===== PAGE
# https://www.nytimes.com/2022/06/23/us/french-bulldog-armed-robbery.html?referringSource=articleShare



## Starla (Nov 5, 2020)

☹ They’re so cute, but there’s no way I could support a breed that cannot breed and whelp naturally. This reminds me of last year when Lady Gaga’s dog walker was shot and the Frenchies were stolen.


----------



## Dianaleez (Dec 14, 2019)

One of the Frenchies was sold for $100,000 - for that price, I hope they sent a few dog toys too.


----------



## MaizieFrosty (Apr 12, 2019)

Insane. They are one of the least healthy, shortest lived breeds with temperaments all over the map.


----------



## lily cd re (Jul 23, 2012)

I am currently working with a rehomed Frenchie. The people are very kind and generous for having adopted her. She is deaf, sounds like she needs a CPAP when awake, has separation anxiety and is dog reactive. If she was stolen I think the thieves would return her she is such a sad mess! The prices are obscene.


----------



## lily cd re (Jul 23, 2012)

Well between my last post here and now I got a text from the Frenchie's human mom and this is just too crazy to believe, but I have gotten to know her well enough I have to believe. Two visits ago I commented on what a chunky girl this girl is and suggested a little weight loss. I didn't see them last Monday so hadn't had the chance to see that she had gotten fatter and that it provoked a vet visit yesterday. SHE IS PREGNANT!!! Her C section will be in about seven to ten days. I told Sam I hope it all goes well and that she had the equivalent of a winning lottery ticket snoring away on the couch.


----------



## Liz (Oct 2, 2010)

lily cd re said:


> I am currently working with a rehomed Frenchie. The people are very kind and generous for having adopted her. She is deaf, sounds like she needs a CPAP when awake, has separation anxiety and is dog reactive. If she was stolen I think the thieves would return her she is such a sad mess! The prices are obscene.





lily cd re said:


> SHE IS PREGNANT!!!


Congratulations?! Who's the daddy?


----------



## lily cd re (Jul 23, 2012)

They don't know. They haven't had her very long and she arrived with the little passengers hidden away.


----------



## Liz (Oct 2, 2010)

I'm speechless, Catherine. I can't wait to hear how this episode of Maury (reference explained) ends!


----------



## lily cd re (Jul 23, 2012)

It does have all the makings of a best of Maury, doesn't it? And Maury was so grotesque as your link clearly points out, so there is a level of the circus freak show in there. I am not even sure if Sam has any reason to believe daddy is a Frenchie. Hopefully he wasn't a giant dog. Of course even if he was there is no worry about the delivery I guess since it will be surgical, but I can't imagine what they might look like and what oddball issues might ensue.
==========
===== GIVEN MATERIAL
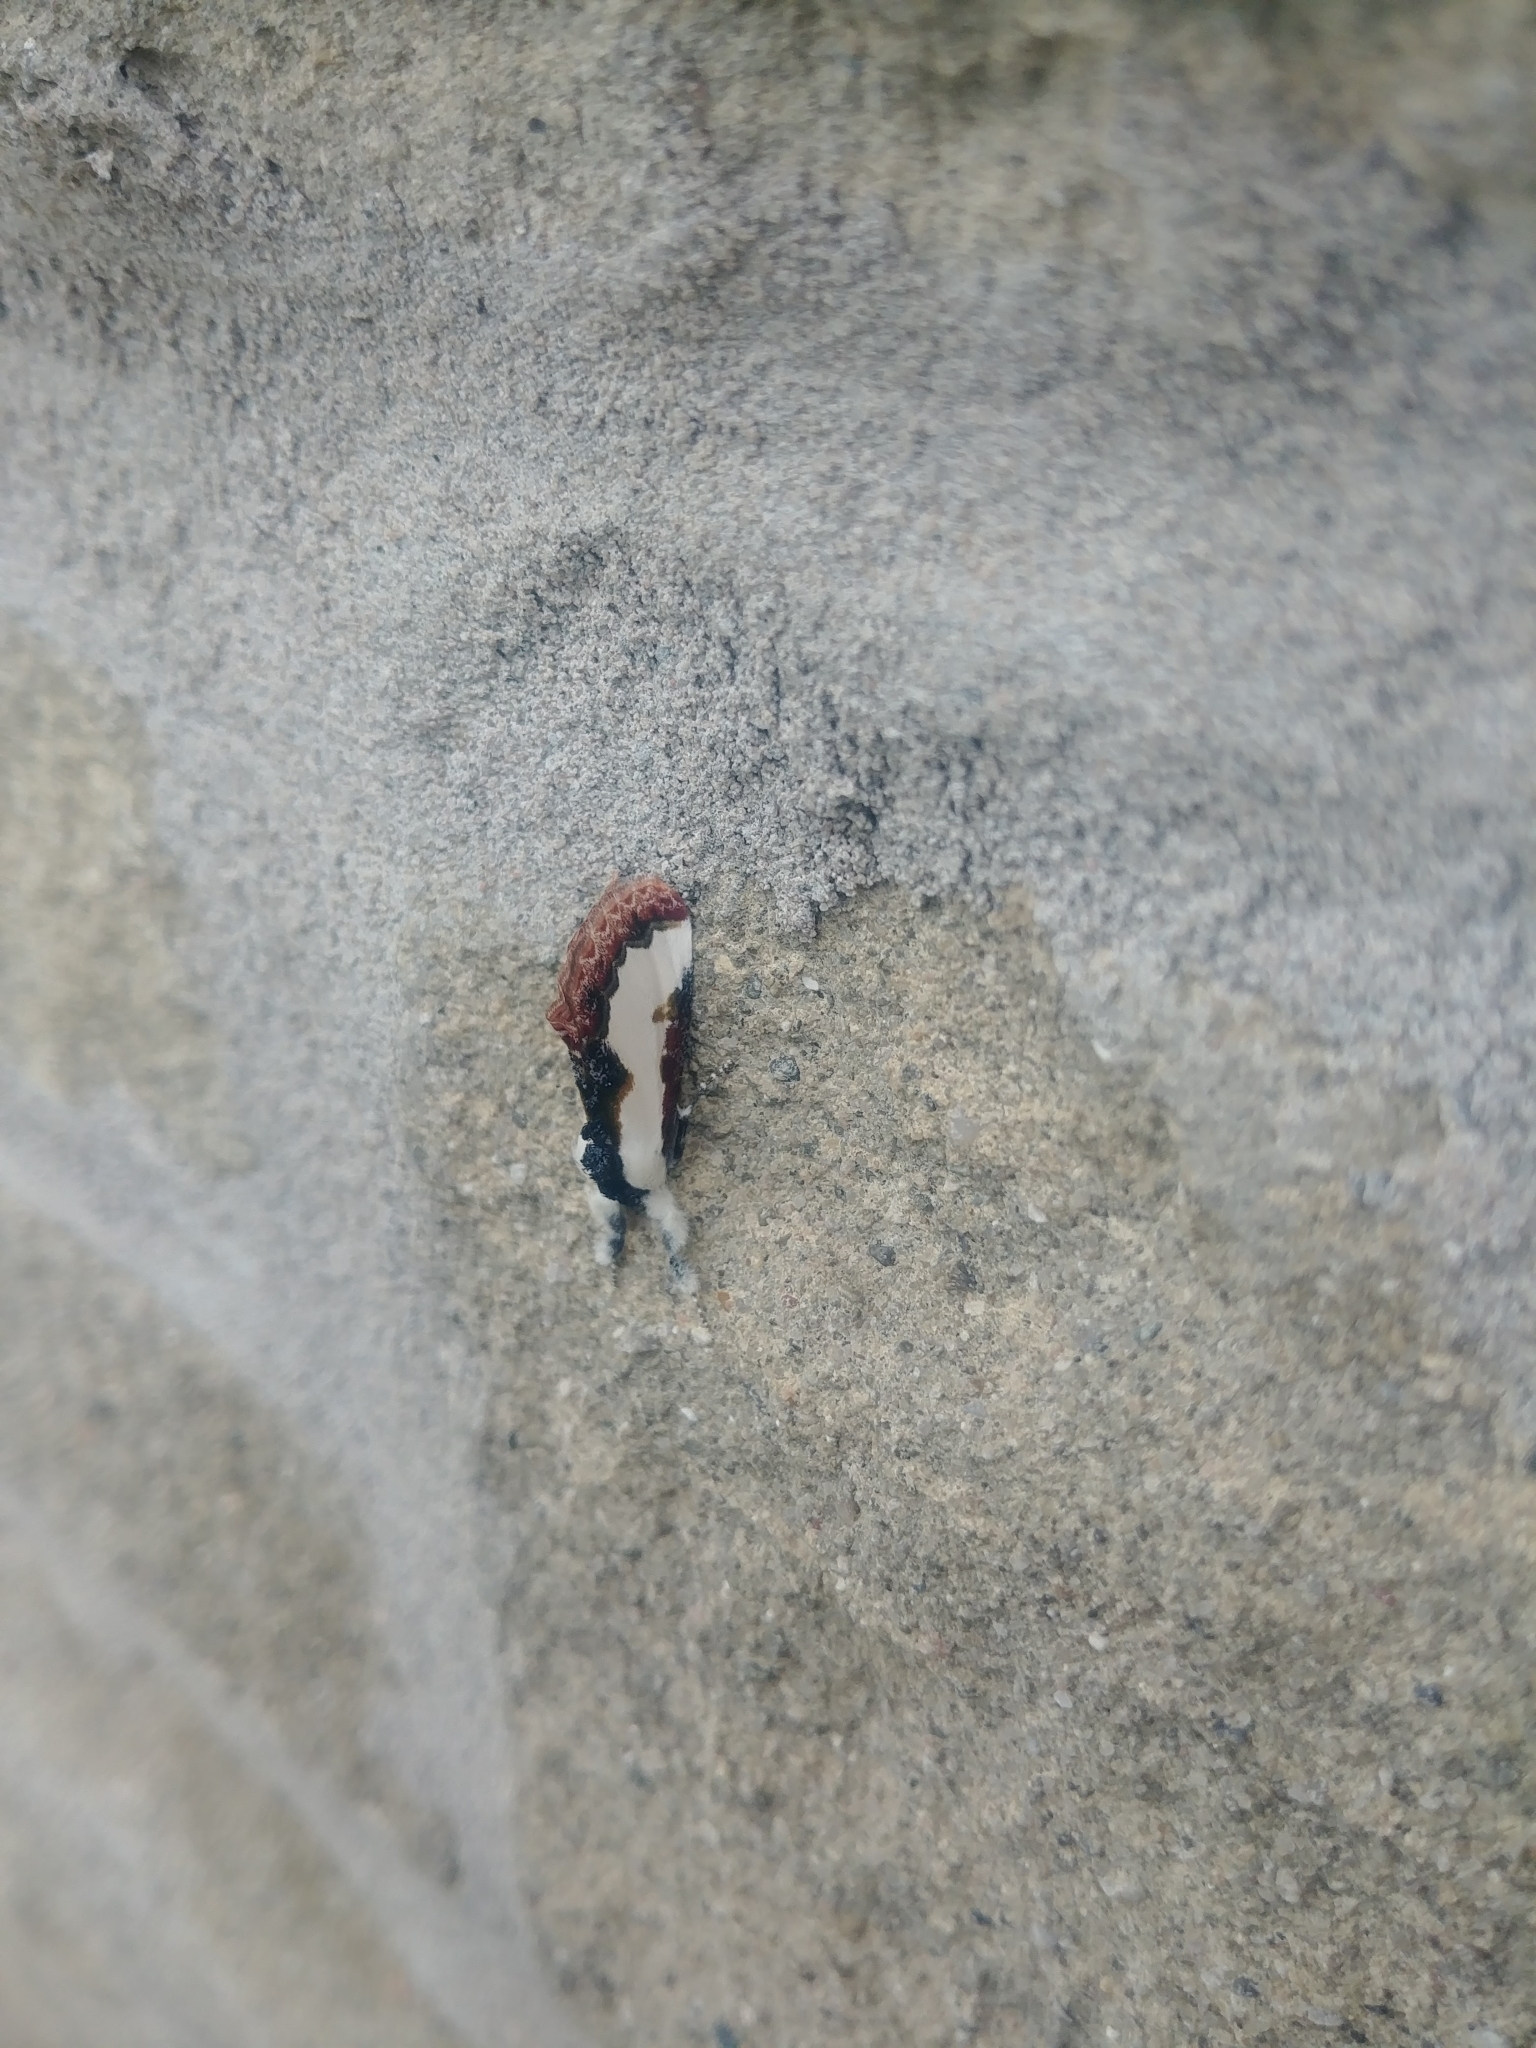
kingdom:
==========
- [GIVEN EXERCISE]:
Please resume the French bulldog forum thread, picking up right after its final post.

- [ANSWER]:
----------



## cowpony (Dec 30, 2009)

Wow. I would be hard pressed to think of another breed that could make the health problems of a French bulldog even worse. Maybe a dapple dachshund or a Pekingese. On a less wry note, I wonder if her insecurity problems have been exacerbated by her hormonal state. It would be nice to think she might be more emotionally stable once her pups have been weaned and she gets spayed.


----------



## lily cd re (Jul 23, 2012)

cowpony I hope the heretofore unknown pregnancy explains some things and that she settles better after she raises her pups. She deserves the life her now forever family wants for her.


----------



## Dianaleez (Dec 14, 2019)

Poor little dog


----------



## lily cd re (Jul 23, 2012)

Dianaleez said:


> Poor little dog


I feel pretty sorry for her and her new owners. This is not what anyone bargained for. The vet found there is only one puppy. i hope it isn't too big, even though there will be a c-section. The owner has told me that the rescue has been very hard to get information from at this point.


----------



## Miki (Dec 25, 2021)

lily cd re said:


> They don't know. They haven't had her very long and she arrived with the little passengers hidden away.


FFS. 
😠
Pardon my Norwegian. 

Best of luck to all concerned. 
💔


----------



## Mfmst (Jun 18, 2014)

Well, just WTF, that there is an unplanned pregnancy of a such an at risk breed. Huge whoopsie! I look at them and confess that I find them pretty darn cute. Not even close to $30K cute however, especially with the worry that any breath could be their last. Hate to predict that the puppy mills will be churning Frenchies out at discounts.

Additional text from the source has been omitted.